Medical treatment should be evidence-based and determined by professional standards of care; it should not be authorized by ballot initiatives. No medication approved by the FDA is smoked. Marijuana that is dispensed under a state-authorized program is not a specific product with controlled dosages. The buyer has no way of knowing the strength or purity of the product, as cannabis lacks the quality control of FDA-approved medicines.

I concluded by outlining how marijuana fails to fulfill each of the five criteria required to designate it as a medicinally useful drug and explaining why, due to its abuse liability and lack of a safety profile, it should remain a Schedule I drug.

Before the Ruling

In the weeks leading up to the final ruling, the press salivated at the prospect of a victory. Judge Mueller—an Obama appointee to the court—would most certainly rule in favor of medicalizing marijuana.

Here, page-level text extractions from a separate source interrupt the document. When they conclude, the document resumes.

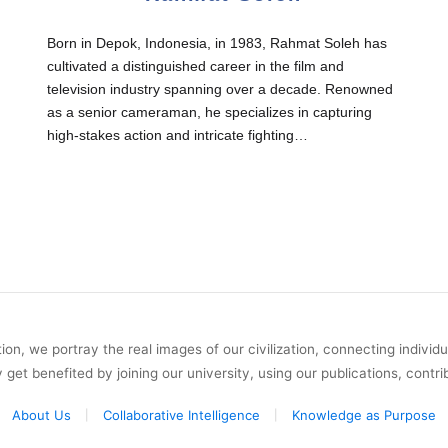
Born in Depok, Indonesia, in 1983, Rahmat Soleh has
cultivated a distinguished career in the film and
television industry spanning over a decade. Renowned
as a senior cameraman, he specializes in capturing
high-stakes action and intricate fighting…
on, we portray the real images of our civilization, connecting individ
y get benefited by joining our university, using our publications, contri
About Us
Collaborative Intelligence
Knowledge as Purpose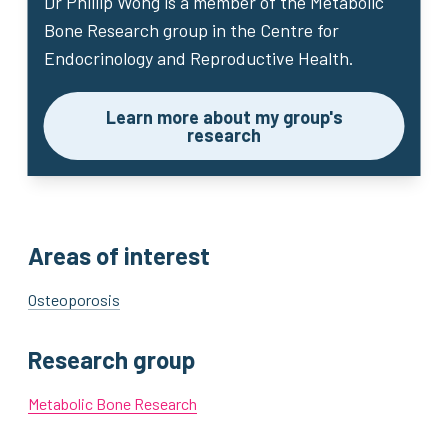
Dr Phillip Wong
is a member of the Metabolic
Bone Research group in the Centre for
Endocrinology and Reproductive Health.
Learn more about my group's
research
Areas of interest
Osteoporosis
Research group
Metabolic Bone Research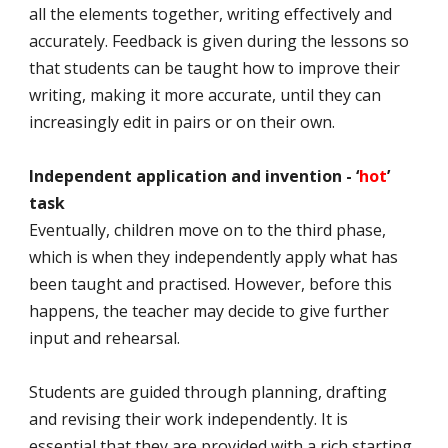
all the elements together, writing effectively and
accurately. Feedback is given during the lessons so
that students can be taught how to improve their
writing, making it more accurate, until they can
increasingly edit in pairs or on their own.
Independent application and invention - ‘
hot
’
task
Eventually, children move on to the third phase,
which is when they independently apply what has
been taught and practised. However, before this
happens, the teacher may decide to give further
input and rehearsal.
Students are guided through planning, drafting
and revising their work independently. It is
essential that they are provided with a rich starting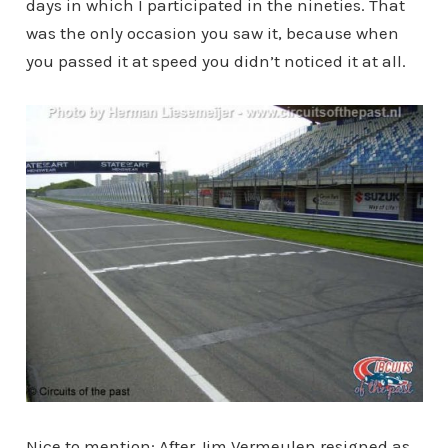
days in which I participated in the nineties. That
was the only occasion you saw it, because when
you passed it at speed you didn’t noticed it at all.
Nice to mention: After Jim Vermeulen resigned as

Some even claimed the ruling would advance the marijuana machinery toward national legal status.

A sampling of some headlines in the blogosphere:

“Federal Judge May Declare Pot’s Schedule I Classification Unconstitutional”

“A Single Judge May Turn the War on Marijuana Upside Down”

“Could a Judge in Sacramento Undo Fed’s War on Marijuana?”

“Will Judge Mueller Be the Chosen One for Marijuana Stocks?”

“Medical Cannabis May Get Out of CSA Classification Prison”

“Judge Could Smash Marijuana Law”

“US District Judge Mueller Could Be About to Start a Legal Revolution”

“Getting Closer to Declassification of Cannabis by Judge Mueller”

“Marijuana Will be Legal Across America on March 25?”

“Legal Marijuana Is Coming to the United States”

“Marijuana Prohibition Will Be Ruled Unconstitutional in California This Month”

The Ruling

In the end, however, the judge remained faithful to the law and established science and refused to grant the defendant’s motion.

U.S. Attorney Benjamin Wagner, whose office prosecuted the case, stated in The Los Angeles Times that the issue

was not whether marijuana should be legalized for medical or recreational use, but whether decisions concerning the status of marijuana under federal law should properly be made in accordance with the science-based scheduling process set forth in the Controlled Substances Act passed by Congress.